Pour créer et entretenir cette croyance, le pouvoir politique joue un rôle primordial. Dans Économie et société, Weber écrit que « c'est surtout l'activité communautaire et politique qui produit l'idée de la communauté de sang ». Il faut faire croire au peuple, que les racines communes et culturelles sont naturelles alors qu'elles sont fabriquées de toutes pièces par l'État même. Cette idée d'unité nationale supposée très forte aujourd'hui n'allait pas de soi au XVIII° siècle. C'était même une notion subversive puisqu'elle insistait sur le fait que qui que l'on soit, on était tous les mêmes (aristocrate occitan = paysan ch'ti). La révolution française joue alors un rôle fondateur dans ce système. Cette révolution c'est la redistribution du pouvoir dans la société, remise en question des privilège et des monopoles, le peuple devient souverain. On critique la division sociale qui primait auparavant. A cette époque des mesures sont prises pour que les activités sociales soient effectuées par tout les membres de la société en tout territoire. On unifie poids et mesure, on aplanit les tarifs de douanes, … Bref on construit un imaginaire commun à cette époque.

Pourquoi vivre en commun ? Parce qu'on partage un patrimoine collectif commun, un imaginaire national se construit alors. Cet imaginaire passe par la formation des langues nationales, alors qu'on parlait différents dialectes selon les régions, qu'on avait diverses expressions selon son statut social. Le français était le langage administratif et celui d'élites. C'est sous la République que la langue nationale devient un devoir citoyen, elle indique qu'on appartient à la communauté dont on partage la souveraineté. Tout au long du XIX° siècle et au cours du XX° siècle on lutta contre le patois, bastion de la monarchie. De même, il y a tout un travail autour de la langue.
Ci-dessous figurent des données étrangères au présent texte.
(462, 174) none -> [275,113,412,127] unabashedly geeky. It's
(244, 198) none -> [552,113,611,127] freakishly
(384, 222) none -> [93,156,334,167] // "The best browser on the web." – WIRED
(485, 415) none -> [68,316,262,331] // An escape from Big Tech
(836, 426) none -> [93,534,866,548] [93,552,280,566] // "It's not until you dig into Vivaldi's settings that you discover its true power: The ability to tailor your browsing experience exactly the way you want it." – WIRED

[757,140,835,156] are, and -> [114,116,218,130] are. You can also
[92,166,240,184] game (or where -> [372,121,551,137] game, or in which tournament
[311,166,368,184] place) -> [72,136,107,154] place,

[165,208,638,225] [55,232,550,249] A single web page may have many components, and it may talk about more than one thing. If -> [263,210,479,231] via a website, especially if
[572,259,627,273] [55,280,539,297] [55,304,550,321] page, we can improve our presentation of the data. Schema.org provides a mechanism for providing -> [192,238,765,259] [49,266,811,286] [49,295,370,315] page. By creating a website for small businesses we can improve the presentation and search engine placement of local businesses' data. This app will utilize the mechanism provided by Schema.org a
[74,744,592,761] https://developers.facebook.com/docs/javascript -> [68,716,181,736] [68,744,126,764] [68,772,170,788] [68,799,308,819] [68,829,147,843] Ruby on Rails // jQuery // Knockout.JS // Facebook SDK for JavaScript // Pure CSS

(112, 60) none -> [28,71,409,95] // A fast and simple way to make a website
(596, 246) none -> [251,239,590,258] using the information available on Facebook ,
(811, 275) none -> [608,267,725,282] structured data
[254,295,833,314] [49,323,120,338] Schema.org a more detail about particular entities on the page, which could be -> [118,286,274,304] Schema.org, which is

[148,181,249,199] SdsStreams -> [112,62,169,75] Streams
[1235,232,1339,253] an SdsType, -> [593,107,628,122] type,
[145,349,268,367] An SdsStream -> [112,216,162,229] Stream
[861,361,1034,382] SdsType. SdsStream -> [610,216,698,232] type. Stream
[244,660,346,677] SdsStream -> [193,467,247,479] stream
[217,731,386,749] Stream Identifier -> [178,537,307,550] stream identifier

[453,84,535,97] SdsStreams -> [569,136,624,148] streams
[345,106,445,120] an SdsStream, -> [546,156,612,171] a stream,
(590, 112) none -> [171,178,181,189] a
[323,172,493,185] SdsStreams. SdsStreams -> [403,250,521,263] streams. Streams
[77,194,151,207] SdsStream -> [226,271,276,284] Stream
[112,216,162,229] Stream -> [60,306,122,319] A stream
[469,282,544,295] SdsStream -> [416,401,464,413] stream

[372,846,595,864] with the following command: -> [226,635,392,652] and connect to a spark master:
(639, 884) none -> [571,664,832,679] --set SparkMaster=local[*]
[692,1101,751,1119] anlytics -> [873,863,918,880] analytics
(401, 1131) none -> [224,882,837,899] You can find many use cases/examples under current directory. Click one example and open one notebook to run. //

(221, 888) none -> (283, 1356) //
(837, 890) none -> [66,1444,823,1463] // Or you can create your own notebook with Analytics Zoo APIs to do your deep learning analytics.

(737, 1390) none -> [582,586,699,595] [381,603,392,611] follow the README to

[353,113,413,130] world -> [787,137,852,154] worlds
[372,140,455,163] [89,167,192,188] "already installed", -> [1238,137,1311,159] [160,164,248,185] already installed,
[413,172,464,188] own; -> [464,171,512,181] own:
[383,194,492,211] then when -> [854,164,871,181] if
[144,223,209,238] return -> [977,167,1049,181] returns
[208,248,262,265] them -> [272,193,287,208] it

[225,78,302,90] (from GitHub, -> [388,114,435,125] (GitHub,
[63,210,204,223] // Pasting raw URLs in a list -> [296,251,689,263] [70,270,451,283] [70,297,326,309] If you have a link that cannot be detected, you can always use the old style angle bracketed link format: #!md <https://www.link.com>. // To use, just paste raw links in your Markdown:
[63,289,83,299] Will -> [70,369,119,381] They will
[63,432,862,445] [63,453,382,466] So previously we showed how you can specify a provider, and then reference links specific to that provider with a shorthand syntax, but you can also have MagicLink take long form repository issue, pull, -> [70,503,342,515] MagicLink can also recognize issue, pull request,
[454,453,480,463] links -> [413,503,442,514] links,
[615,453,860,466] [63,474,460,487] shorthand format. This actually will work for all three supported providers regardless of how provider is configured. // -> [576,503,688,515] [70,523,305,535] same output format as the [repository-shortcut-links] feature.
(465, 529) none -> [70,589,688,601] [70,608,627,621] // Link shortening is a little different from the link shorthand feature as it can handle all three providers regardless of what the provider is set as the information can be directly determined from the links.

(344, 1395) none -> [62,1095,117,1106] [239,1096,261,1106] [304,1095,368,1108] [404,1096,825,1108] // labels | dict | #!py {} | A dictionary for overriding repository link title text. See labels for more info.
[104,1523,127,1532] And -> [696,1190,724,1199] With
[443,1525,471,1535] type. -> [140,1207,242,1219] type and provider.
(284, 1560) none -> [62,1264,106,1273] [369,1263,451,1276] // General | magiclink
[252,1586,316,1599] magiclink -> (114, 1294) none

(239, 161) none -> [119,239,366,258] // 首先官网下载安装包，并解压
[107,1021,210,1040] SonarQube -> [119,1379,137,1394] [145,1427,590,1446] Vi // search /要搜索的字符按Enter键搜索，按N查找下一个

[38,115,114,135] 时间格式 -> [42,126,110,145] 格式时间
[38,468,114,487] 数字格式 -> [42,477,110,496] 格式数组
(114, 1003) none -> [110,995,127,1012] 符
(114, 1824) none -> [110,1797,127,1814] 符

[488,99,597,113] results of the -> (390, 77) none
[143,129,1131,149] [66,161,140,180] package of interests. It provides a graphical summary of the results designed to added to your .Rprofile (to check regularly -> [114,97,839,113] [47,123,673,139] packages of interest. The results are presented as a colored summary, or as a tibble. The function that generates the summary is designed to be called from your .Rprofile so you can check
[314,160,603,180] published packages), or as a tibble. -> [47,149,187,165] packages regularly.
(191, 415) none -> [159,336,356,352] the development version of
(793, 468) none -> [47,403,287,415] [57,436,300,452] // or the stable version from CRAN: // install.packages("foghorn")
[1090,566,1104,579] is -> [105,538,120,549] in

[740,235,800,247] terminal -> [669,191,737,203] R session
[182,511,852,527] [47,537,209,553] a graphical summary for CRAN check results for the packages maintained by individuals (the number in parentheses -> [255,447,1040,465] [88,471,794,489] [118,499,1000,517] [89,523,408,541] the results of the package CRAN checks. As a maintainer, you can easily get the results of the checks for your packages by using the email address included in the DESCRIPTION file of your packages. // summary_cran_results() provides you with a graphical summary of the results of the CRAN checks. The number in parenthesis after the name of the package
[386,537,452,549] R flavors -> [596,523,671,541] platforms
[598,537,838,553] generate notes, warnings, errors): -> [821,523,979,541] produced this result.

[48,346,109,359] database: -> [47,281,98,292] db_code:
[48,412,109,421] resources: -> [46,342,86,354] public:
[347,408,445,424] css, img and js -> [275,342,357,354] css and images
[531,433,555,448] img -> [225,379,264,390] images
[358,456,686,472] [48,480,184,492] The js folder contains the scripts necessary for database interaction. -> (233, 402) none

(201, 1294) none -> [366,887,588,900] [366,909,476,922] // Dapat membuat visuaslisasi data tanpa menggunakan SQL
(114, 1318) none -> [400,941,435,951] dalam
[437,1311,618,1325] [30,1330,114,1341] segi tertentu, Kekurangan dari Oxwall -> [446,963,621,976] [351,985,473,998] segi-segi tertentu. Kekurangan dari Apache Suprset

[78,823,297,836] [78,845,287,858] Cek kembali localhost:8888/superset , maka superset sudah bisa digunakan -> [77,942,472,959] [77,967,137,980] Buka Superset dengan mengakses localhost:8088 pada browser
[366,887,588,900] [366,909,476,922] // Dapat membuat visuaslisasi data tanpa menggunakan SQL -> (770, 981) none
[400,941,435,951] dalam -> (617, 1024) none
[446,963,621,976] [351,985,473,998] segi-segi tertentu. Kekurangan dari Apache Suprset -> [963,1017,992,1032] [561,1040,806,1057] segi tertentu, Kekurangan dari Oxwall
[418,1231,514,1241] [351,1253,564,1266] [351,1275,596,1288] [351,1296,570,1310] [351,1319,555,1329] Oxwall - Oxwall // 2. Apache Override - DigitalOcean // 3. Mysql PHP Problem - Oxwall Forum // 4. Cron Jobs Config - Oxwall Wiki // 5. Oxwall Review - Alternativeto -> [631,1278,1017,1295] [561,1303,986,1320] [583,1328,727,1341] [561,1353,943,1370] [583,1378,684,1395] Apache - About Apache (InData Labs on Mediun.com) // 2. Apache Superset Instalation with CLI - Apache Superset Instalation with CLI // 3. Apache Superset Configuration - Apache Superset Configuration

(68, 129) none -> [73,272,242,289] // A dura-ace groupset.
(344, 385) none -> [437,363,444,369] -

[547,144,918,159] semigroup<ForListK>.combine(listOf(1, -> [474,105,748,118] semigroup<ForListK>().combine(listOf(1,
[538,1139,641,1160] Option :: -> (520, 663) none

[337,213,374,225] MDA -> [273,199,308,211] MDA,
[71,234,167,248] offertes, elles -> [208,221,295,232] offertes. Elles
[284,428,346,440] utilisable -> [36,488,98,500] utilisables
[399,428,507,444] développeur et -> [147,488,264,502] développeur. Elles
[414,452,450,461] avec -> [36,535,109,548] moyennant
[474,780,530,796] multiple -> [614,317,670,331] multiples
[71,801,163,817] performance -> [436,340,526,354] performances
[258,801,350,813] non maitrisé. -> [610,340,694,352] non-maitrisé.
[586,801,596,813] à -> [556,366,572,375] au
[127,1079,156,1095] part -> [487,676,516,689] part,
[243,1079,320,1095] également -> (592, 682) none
Autre point l'historiographie, en France on veut souligner le fait que la Révolution française fut un moment fondateur remettant en place certains accents. Il y a donc une cristallisation dans certains lieux de mémoire. Selon Pierre Nora.

Comment se fait alors cette diffusion ? Essentiellement par l'École, qui inculque les valeurs et l'histoire d'un pays. Cela prend aussi comme vecteur les corpus d'œuvres littéraires et artistiques illustrait le patrimoine historique et collectif. L'urbanisme aussi permet aussi de diffuser ce modèle avec la mise en avant de certaines figures plutôt que d'autres. La numismatique, la propagande et le sport sont aussi des moyens de maintenir et d'affirmer cet imaginaire national.
Un très bon exemple de ce sentiment national peut se voir dans Le tour de France par deux enfants de G. Bruno, pseudonyme d'Augustine Fouillée, publiée rapidement après la III° République et connaissant un vrai succès. Les lecteurs vont donc faire un tour de France, illustré par des petites cartes, une dimension conciliatrice puisque ces enfants ne voient ni hommes d'Église, ni militaire, ni pauvre. Le livre accentue les différences en soulignant le fait qu'il y a quand même une unité derrière tout, via notamment le rôle de l'école qui apprend la langue française à tous.